Racism is a serious problem in Finland because people may get death threats if they try to honestly debate the real issues. Some of those who carry out such threats, or those that are the most recalcitrant, believe that matters such as integrating outsiders into a society is easy if one has the right attitude.
Integrating into Finnish society is difficult for many reasons. If one can pass the hurdles of language and grasps the culture well enough, one soon reaches the highest hurdle of them all: fear and history.
In my opinion, Finland’s tumultuous history in the previous century with its eastern neighbor Russia has kept such fears alive to date. Some Finns still fear that their culture is threatened or under attack. That probably explains why our definition of who is a Finn or not is very rigid.

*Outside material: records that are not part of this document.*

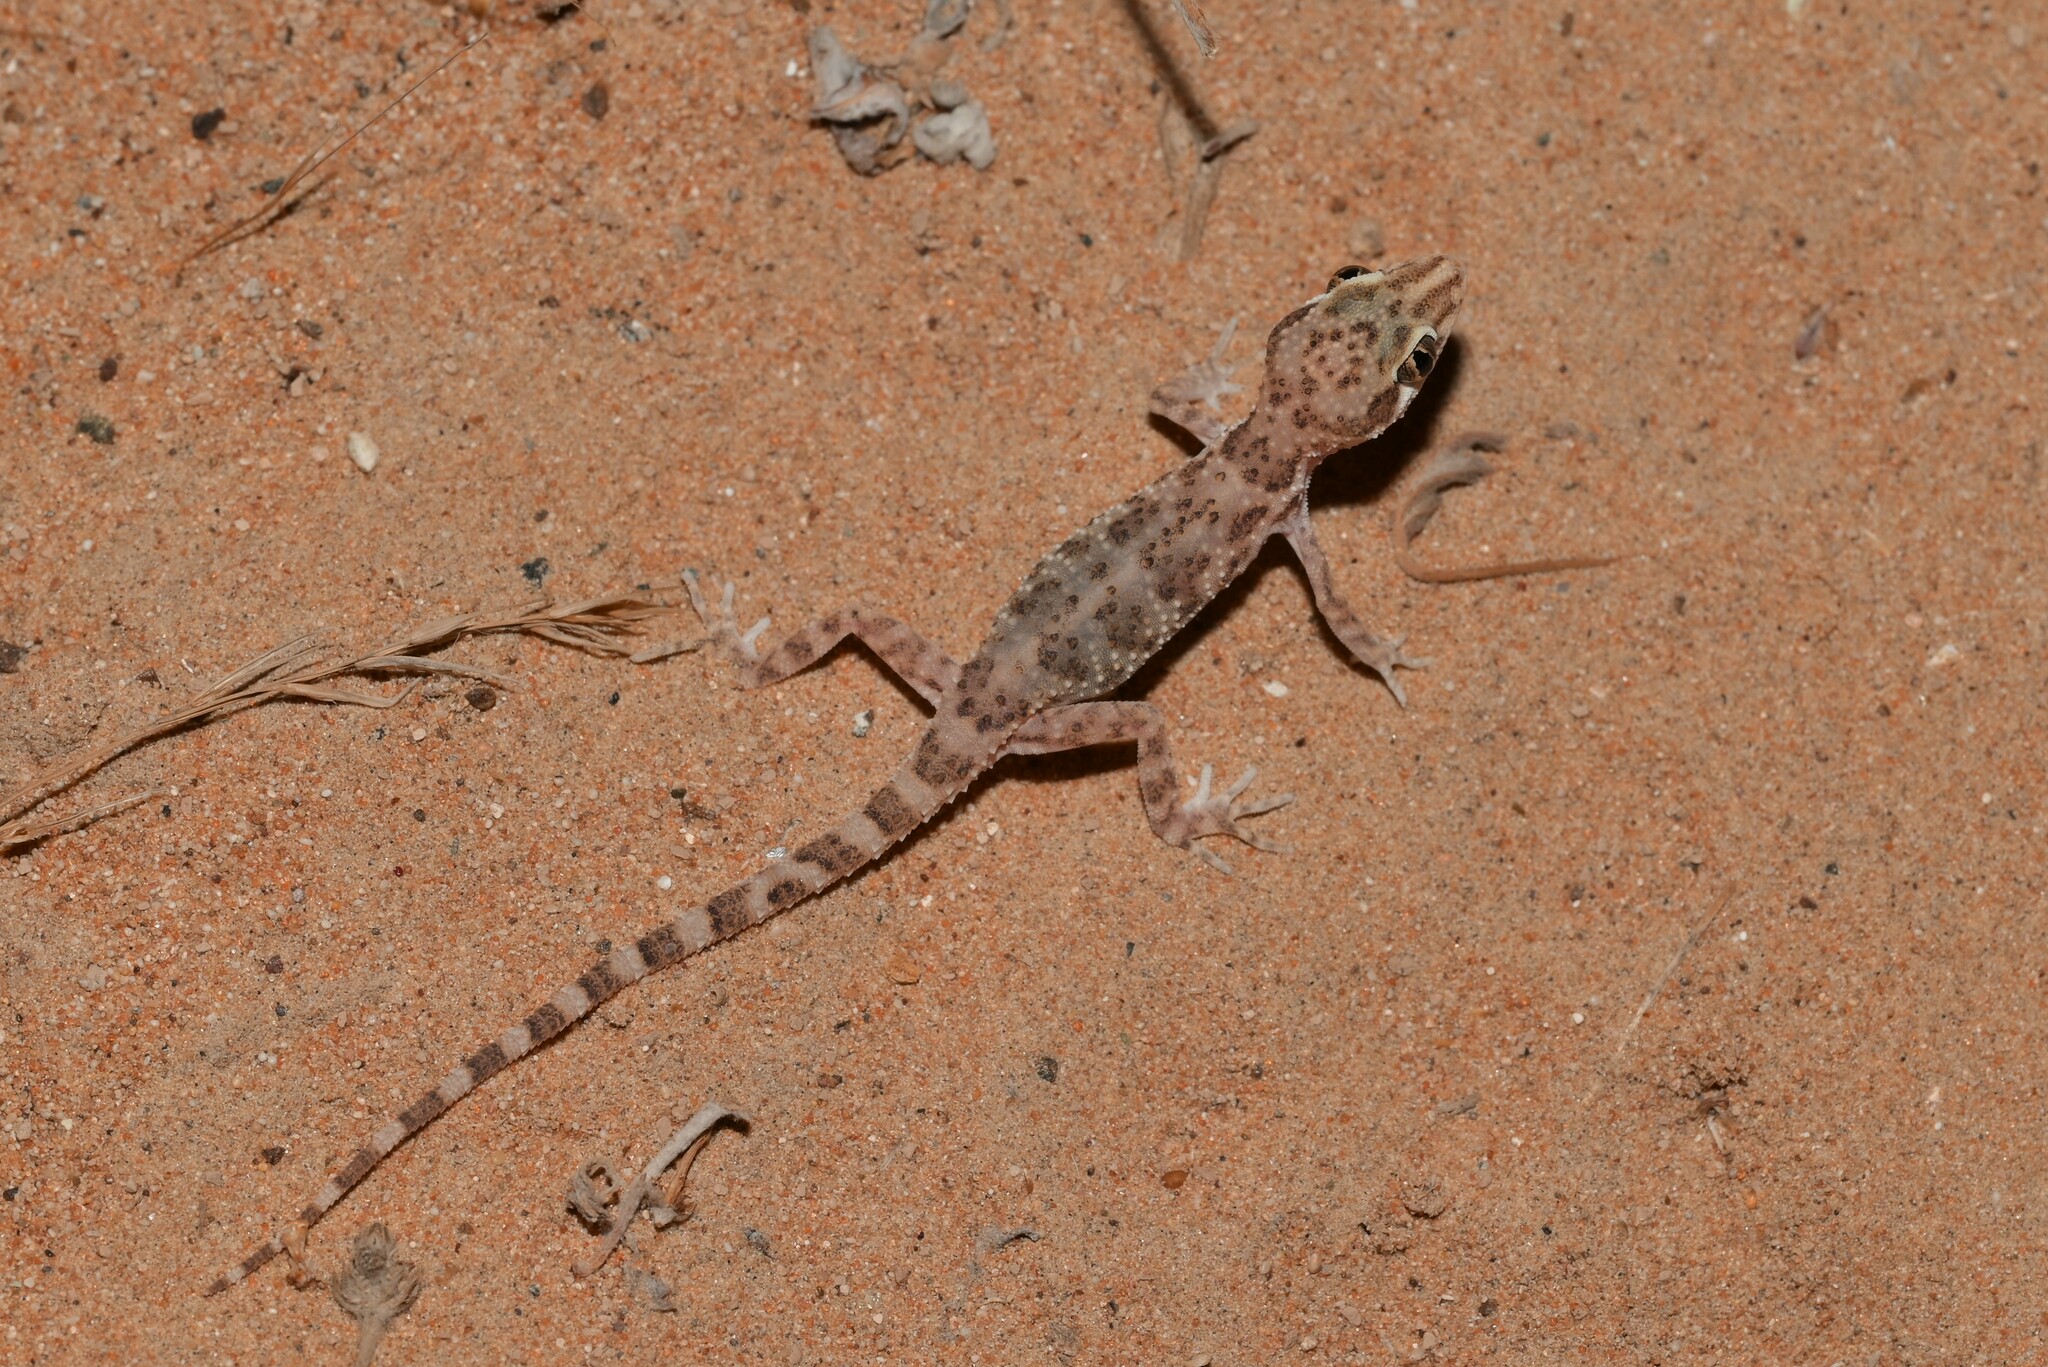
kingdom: Animalia
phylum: Chordata
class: Squamata
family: Gekkonidae
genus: Bunopus
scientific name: Bunopus tuberculatus
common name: Southern tuberculated gecko
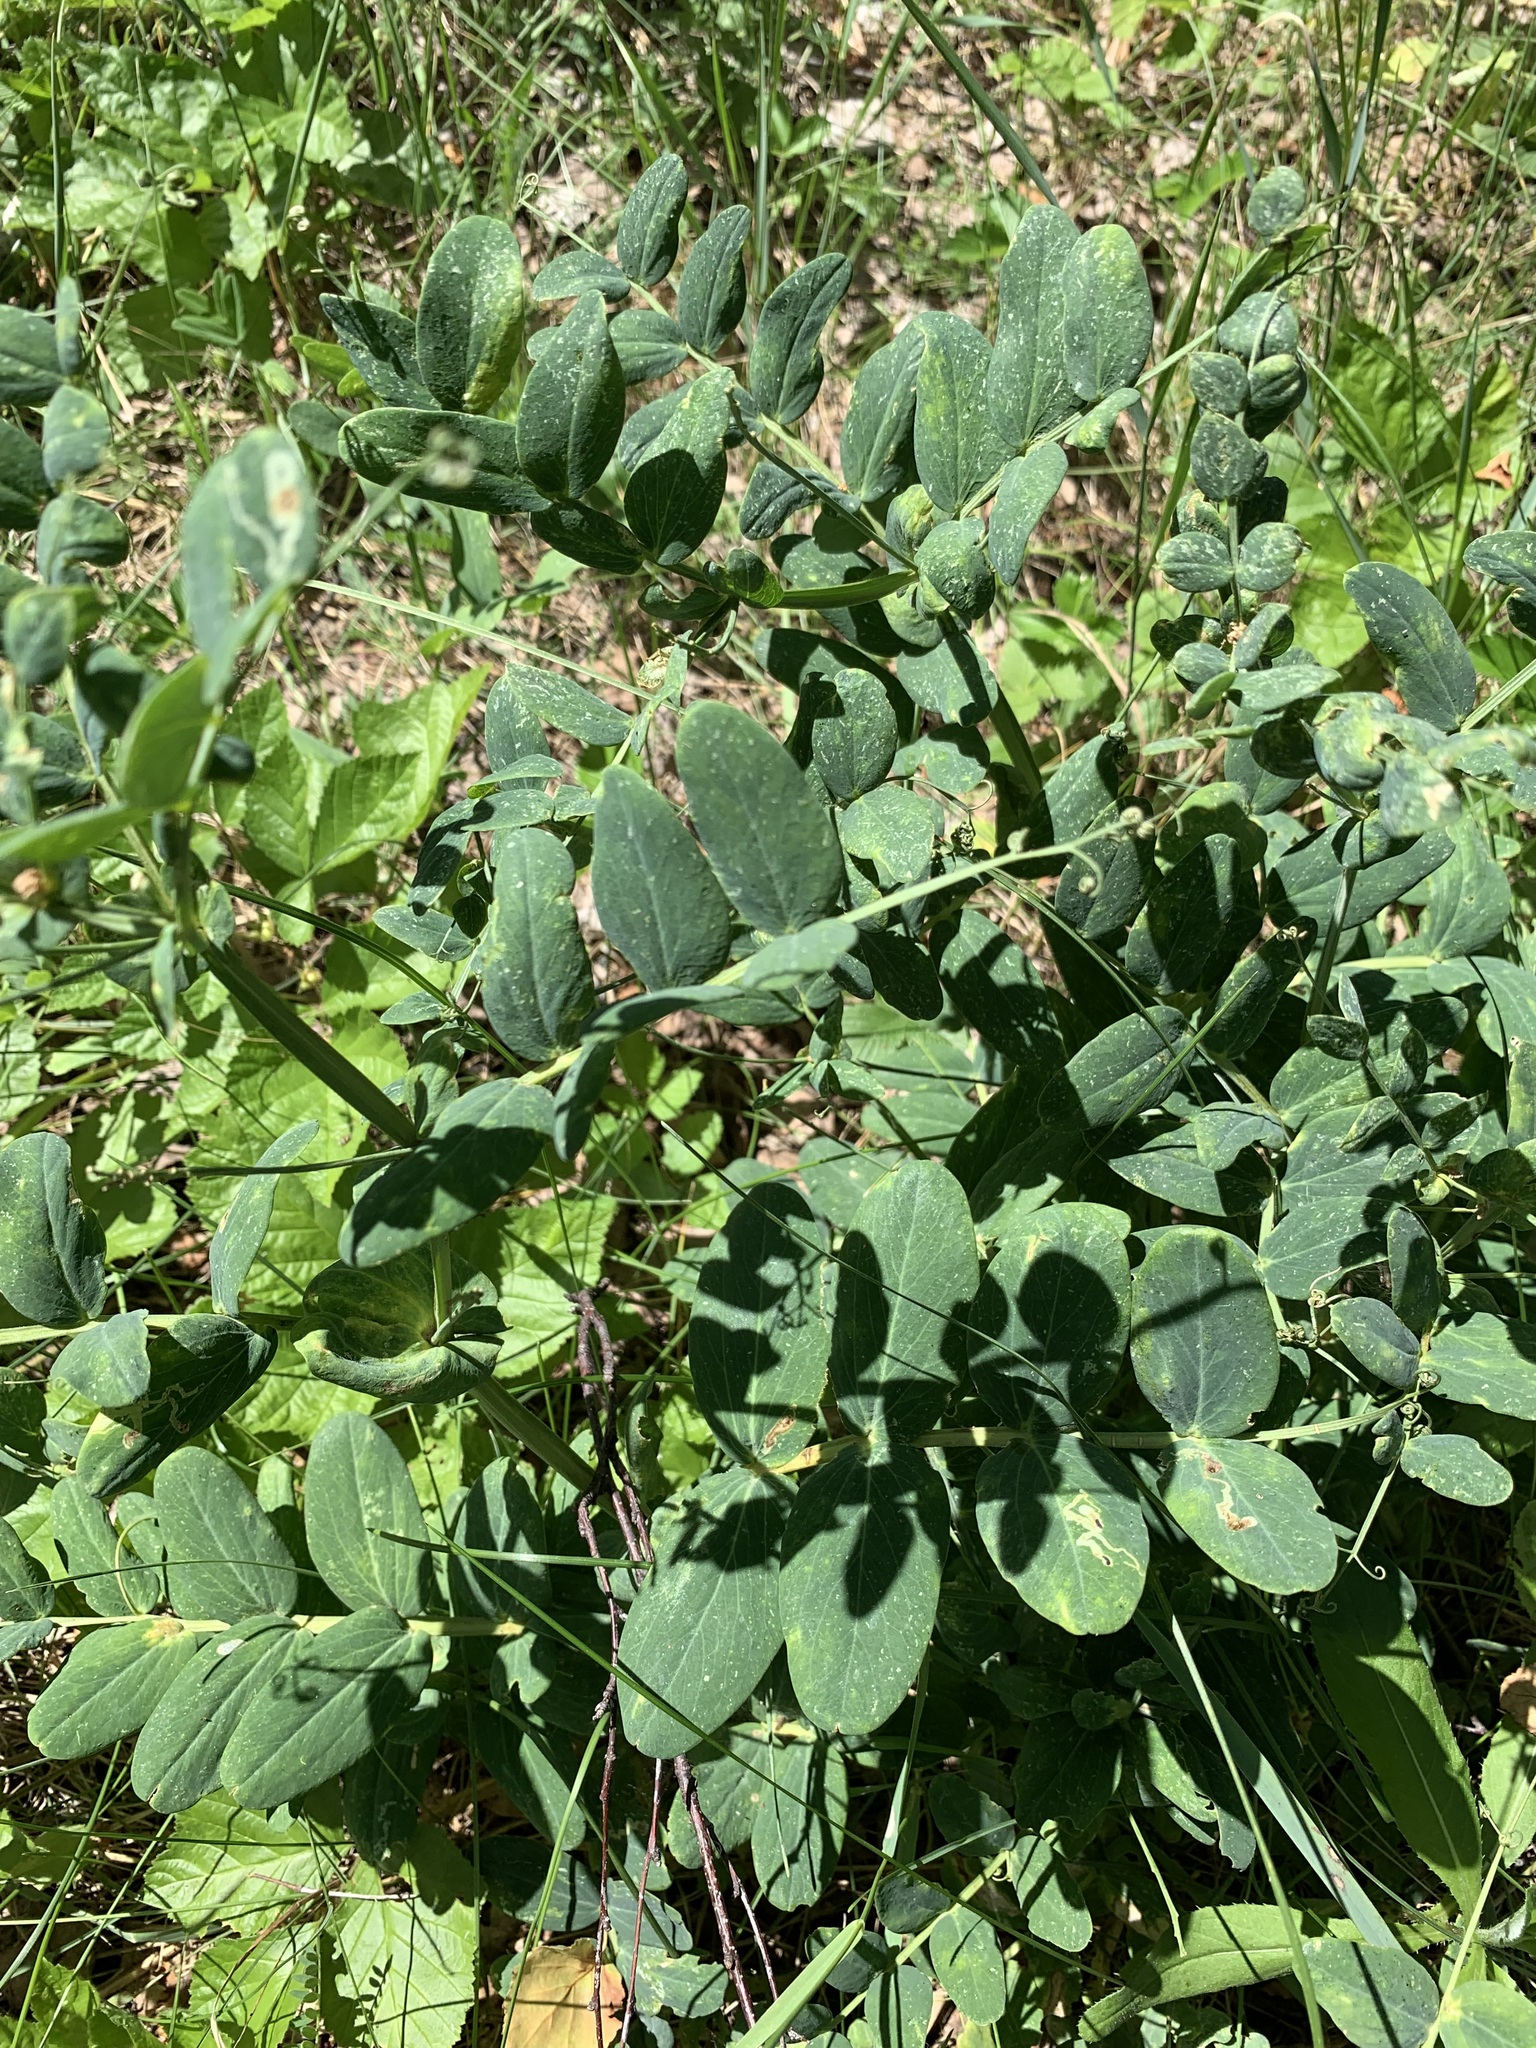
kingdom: Plantae
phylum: Tracheophyta
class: Magnoliopsida
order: Fabales
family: Fabaceae
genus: Lathyrus
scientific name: Lathyrus pisiformis
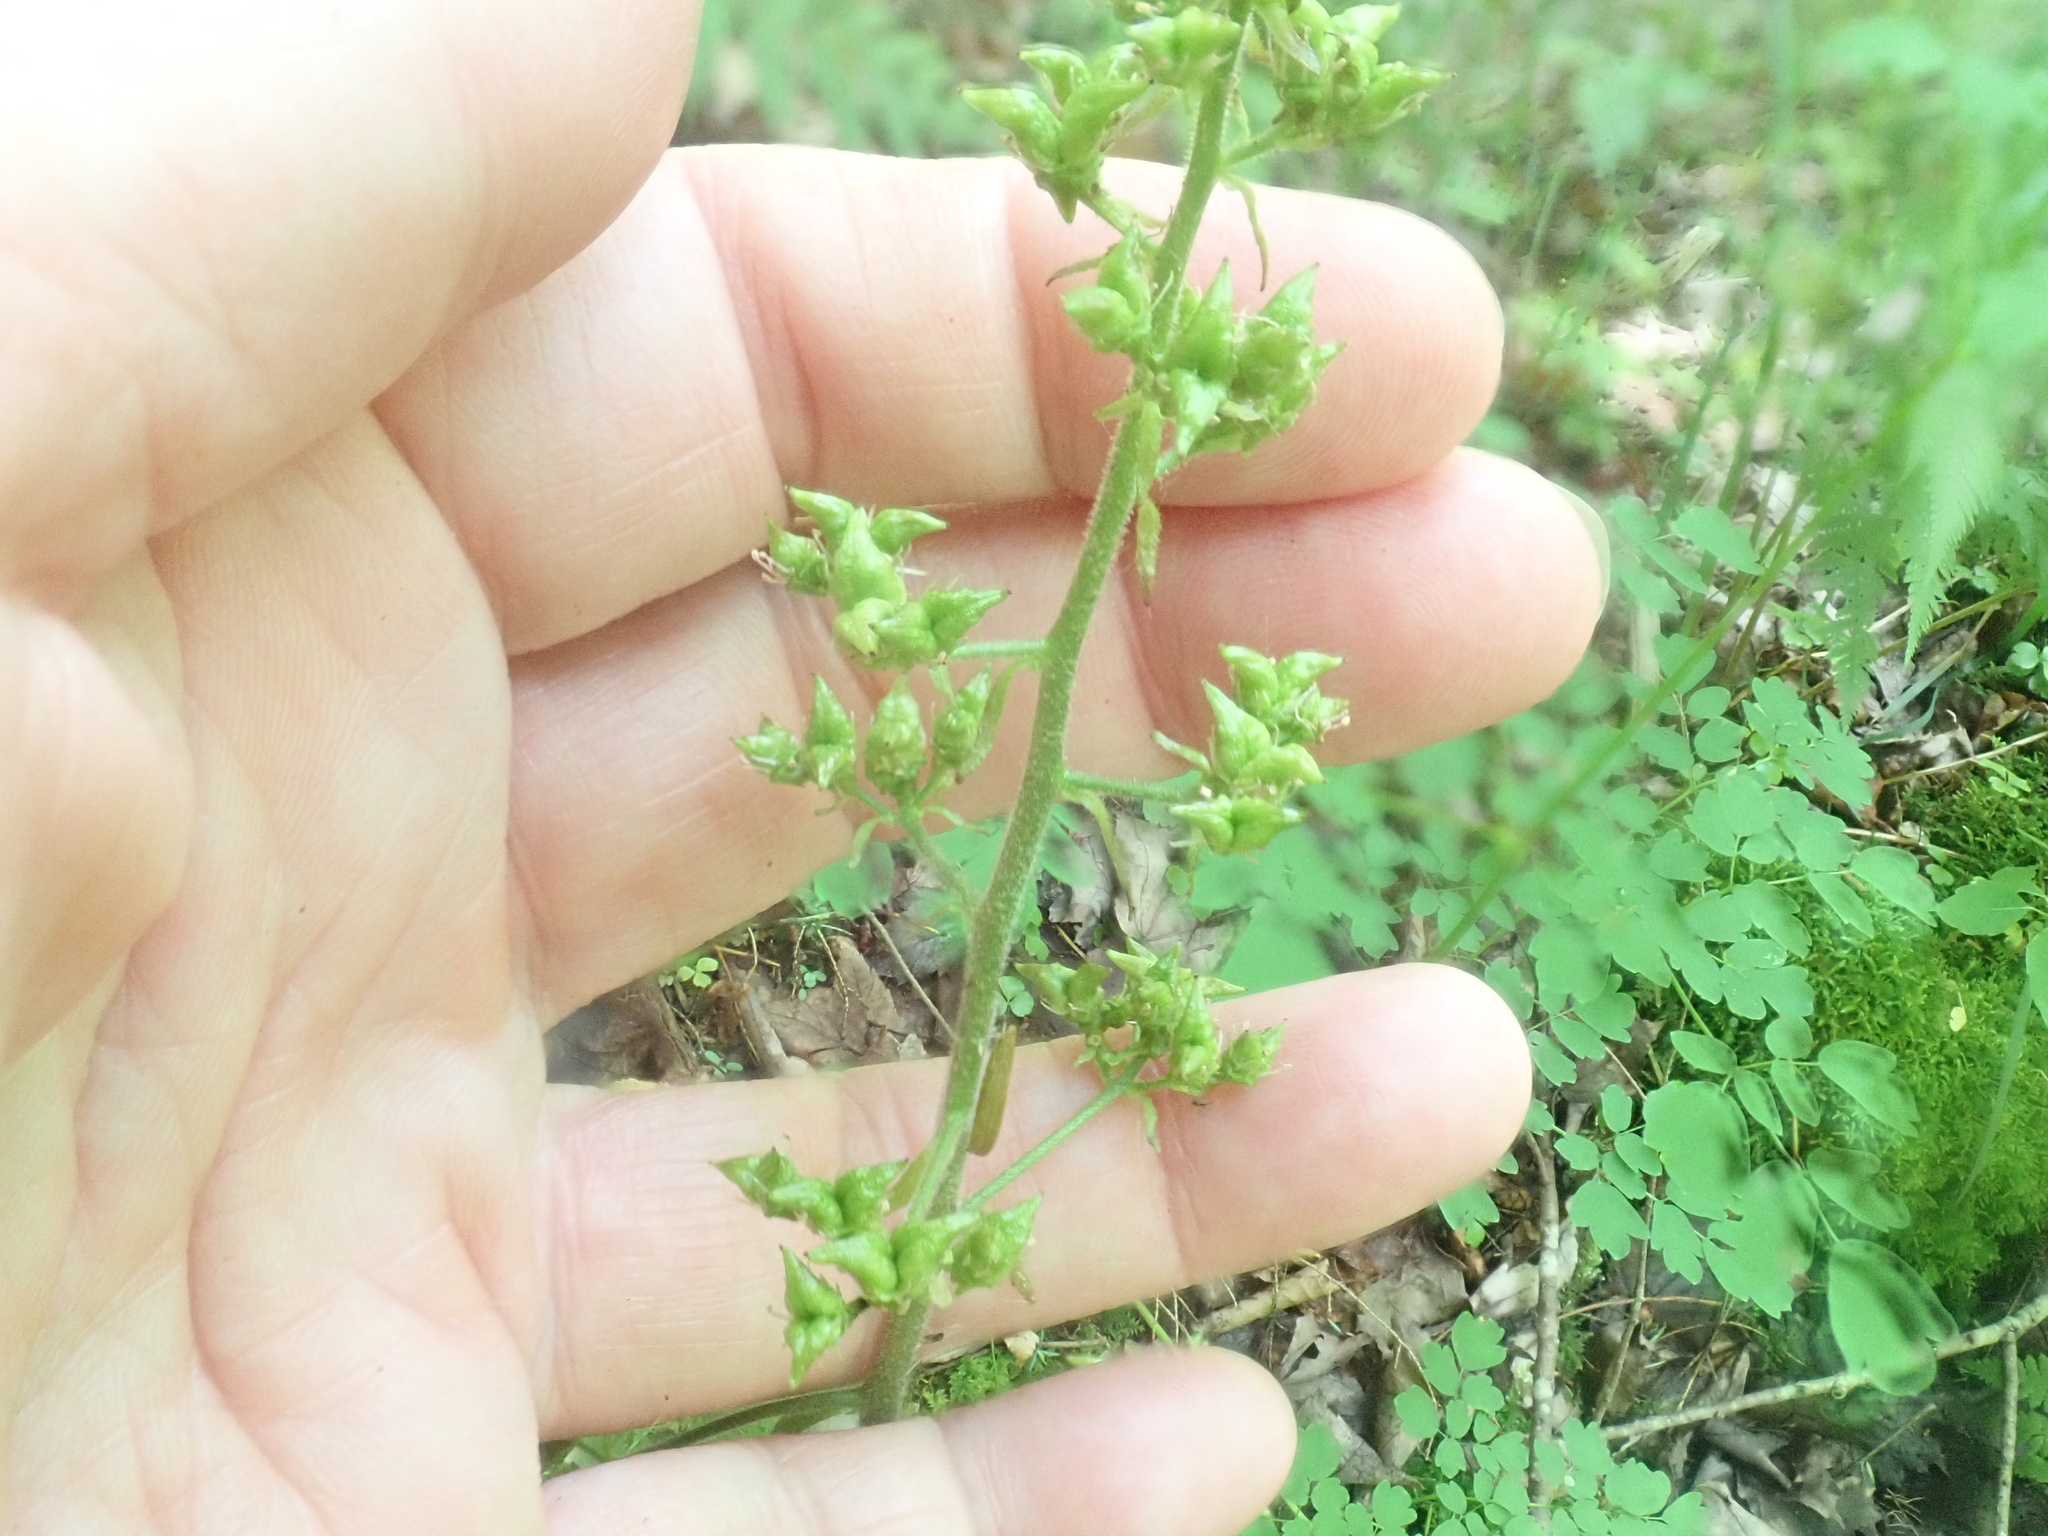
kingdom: Plantae
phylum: Tracheophyta
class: Magnoliopsida
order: Saxifragales
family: Saxifragaceae
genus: Micranthes
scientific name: Micranthes pensylvanica
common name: Marsh saxifrage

One has only to look at the regional differences in Finland to understand what I am talking about. If some Finns already make a big deal because a person from Savo moved to the Satakunta region, imagine what it is like for a foreigner who was not brought up with the same cultural tools as the Finn from Savo?
Unfortunately, fear continues to reflect our disjointed immigration policy and even how some Finns see people from diverse cultural backgrounds.
Immigration is not a threat. It becomes, however, disjointed and dysfunctional when the majority culture fears. Normal relations and integration are impossible because they are tainted by the poison of a close relative of fear called suspicion.
There is also reluctance by many Finns and foreigners to take part in a meaningful, rich debate about living as neighbors because that too is being intimidated by fear.